There is a workboard and a project tag of #paws
to use for related work. You can reference code and commits from this repo at the Phabricator mirror of the code here, but please do not clone or try to use that mirror directly.
To contribute to this project's code, please fork the repo on GitHub and submit a pull request.
If you have push access to the project, we ask that new changes be reviewed by one other project member by using either a feature branch on the https://github.com/toolforge/paws repo to trigger a pull request or using a fork to set up a pull request.
Useful libraries
Accessing Database Replicas With Pandas and Sqlalchemy
Pandas is a lovely high level library for in-memory data manipulations. In order to get the result of a SQL query as a pandas dataframe use:
from sqlalchemy import create_engine
import sys, os
import pandas as pd
constr = 'mysql+pymysql://{user}:{pwd}@{host}'.format(user=os.environ['MYSQL_USERNAME'],
pwd=os.environ['MYSQL_PASSWORD'],
host=os.environ['MYSQL_HOST'])
con = create_engine(constr)
df = pd.read_sql('select * from plwiki_p.logging limit 10', con)
Storage space
Publishing space
A notebook can be turned into a public notebook by publishing a link to it. This works as the notebook is made available in a read only mode. An example might be …revisions-sql.ipynb?kernel_name=python3. It could be wise to add the kernel name to the link, even if it isn't necessary in some cases.

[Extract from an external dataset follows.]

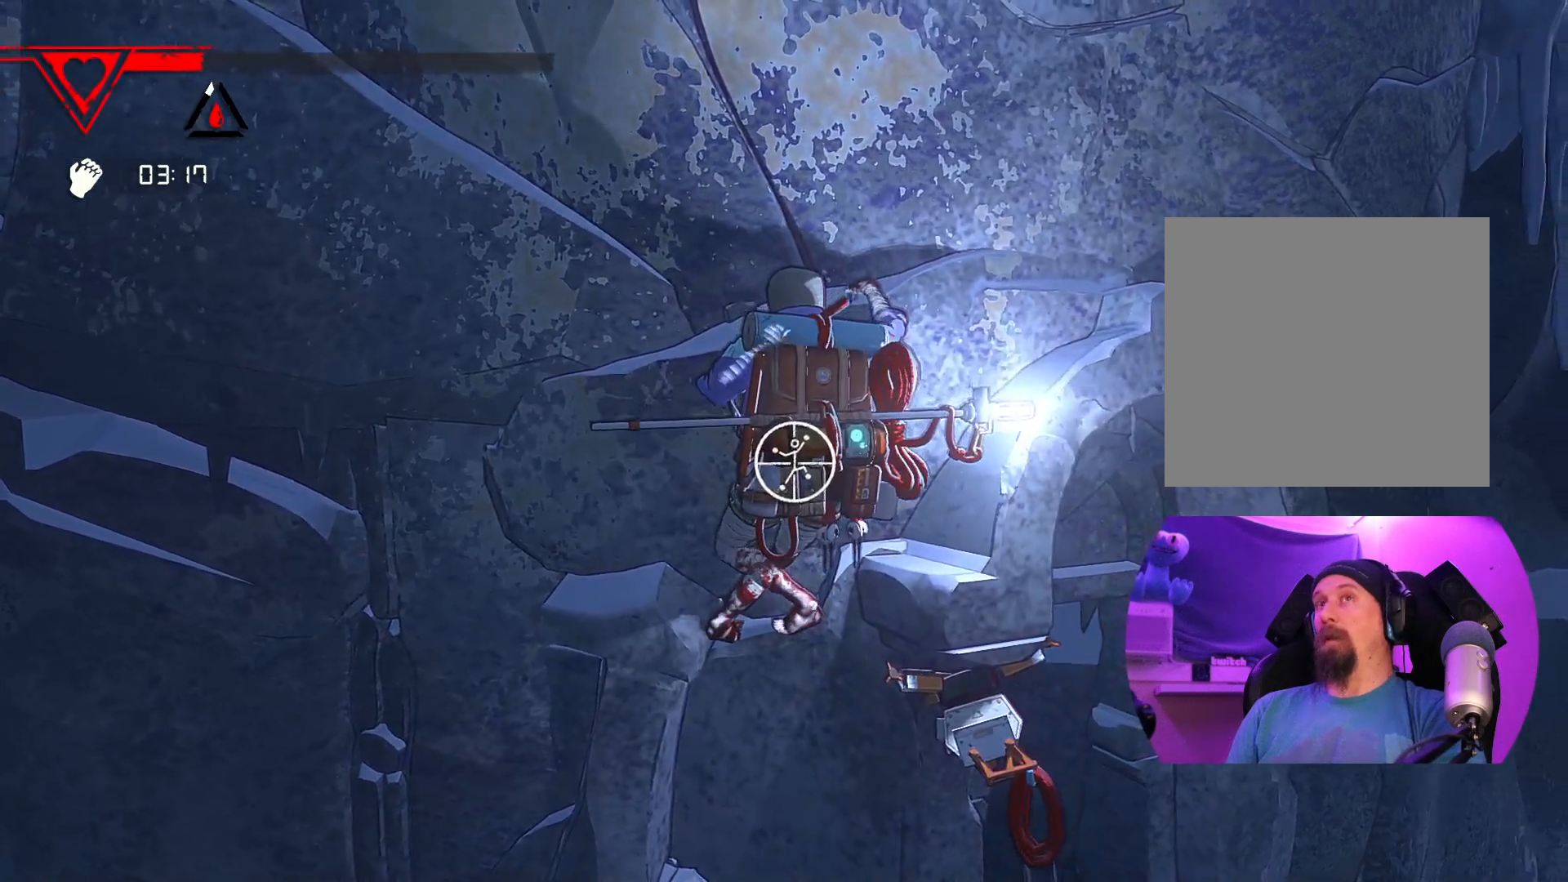
{"buttons": ["R1"], "left_stick": "center", "right_stick": "up", "events": []}
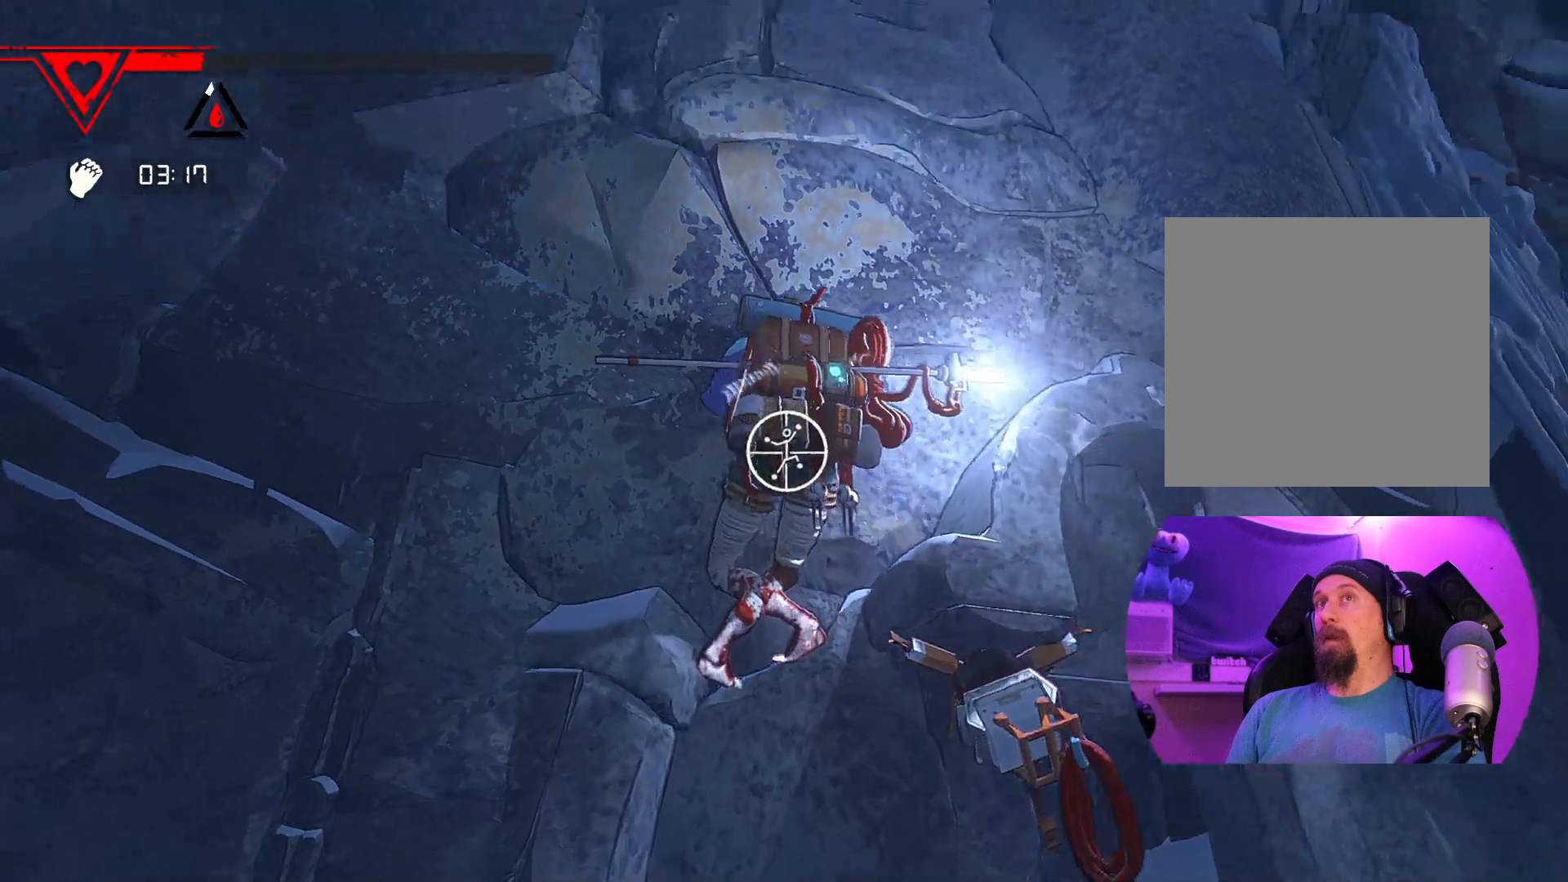
{"buttons": ["R1"], "left_stick": "center", "right_stick": "down", "events": [[117, "right_stick", "center"], [183, "right_stick", "down"], [200, "R2", "down"], [350, "R2", "up"]]}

If you want to run the copy yourself, or do interactive changes, you must download the notebook and reupload on your own account. Downloading the raw format of the previous example can be done by adding format=raw to the previous example …revisions-sql.ipynb?format=raw. This download-reupload-process is somewhat awkward.
Note that a notebook will always be published, as the link can be guessed, so don't add any private information.